In Bram Stoker's novel, a vampire heals faster than normal people and rejuvenates (grows younger) from drinking blood.
If I want to stretch a long, long way, I could suggest that whatever it is that makes a vampire the "living undead" (be it magic, a virus, a curse, or nanites) that "something" is able to extract from living blood what is needed to allow what would otherwise be dead and inoperative cells to do the voodoo that they do to heal.
However, because vampires are utterly fictional, people can and have defined them to be whatever they wished them to be for the sake of their story. Almost inevitably, the creature is sensual (because sex sells), the creature is insanely powerful (be it strength, skills, or abilities... like turning into a
black chicken bat), and the creature has a ridiculous weakness like garlic. I mean, really, what's not to like about garlic?

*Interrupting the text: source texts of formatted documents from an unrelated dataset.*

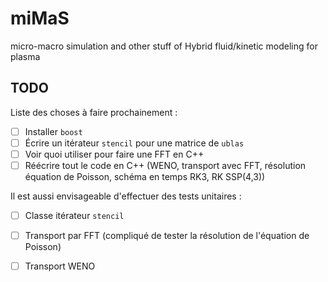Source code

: # miMaS
micro-macro simulation and other stuff of Hybrid fluid/kinetic modeling for plasma

## TODO

Liste des choses à faire prochainement :

- [ ] Installer `boost`
- [ ] Écrire un itérateur `stencil` pour une matrice de `ublas`
- [ ] Voir quoi utiliser pour faire une FFT en C++
- [ ] Réécrire tout le code en C++ (WENO, transport avec FFT, résolution équation de Poisson, schéma en temps RK3, RK SSP(4,3))

Il est aussi envisageable d'effectuer des tests unitaires :

- [ ] Classe itérateur `stencil`
- [ ] Transport par FFT (compliqué de tester la résolution de l'équation de Poisson)
- [ ] Transport WENO


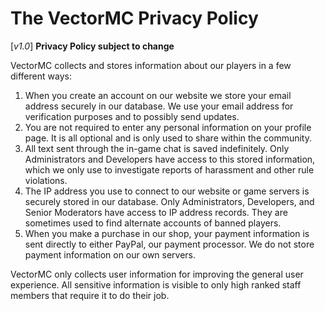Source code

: # The VectorMC Privacy Policy
[_v1.0_]
**Privacy Policy subject to change**

VectorMC collects and stores information about our players in a few different ways:

1. When you create an account on our website we store your email address securely in our database. We use your email address for verification purposes and to possibly send updates.
2. You are not required to enter any personal information on your profile page. It is all optional and is only used to share within the community.
3. All text sent through the in-game chat is saved indefinitely. Only Administrators and Developers have access to this stored information, which we only use to investigate reports of harassment and other rule violations.
4. The IP address you use to connect to our website or game servers is securely stored in our database. Only Administrators, Developers, and Senior Moderators have access to IP address records. They are sometimes used to find alternate accounts of banned players.
5. When you make a purchase in our shop, your payment information is sent directly to either PayPal, our payment processor. We do not store payment information on our own servers.

VectorMC only collects user information for improving the general user experience. All sensitive information is visible to only high ranked staff members that require it to do their job.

By the way, that last link will give you amazing insight into the wide variation of vampiric strengths and weaknesses over the centuries. It's very thorough, including even the weakness of the Count Chocula breakfast cereal (the writers have an excellent sense of humor!). I recommend taking a peek!
But, to answer your question: focusing only on Bram Stoker's Dracula: Yes, they will heal. Possibly they will bleed, depending on when they enjoyed their last meal.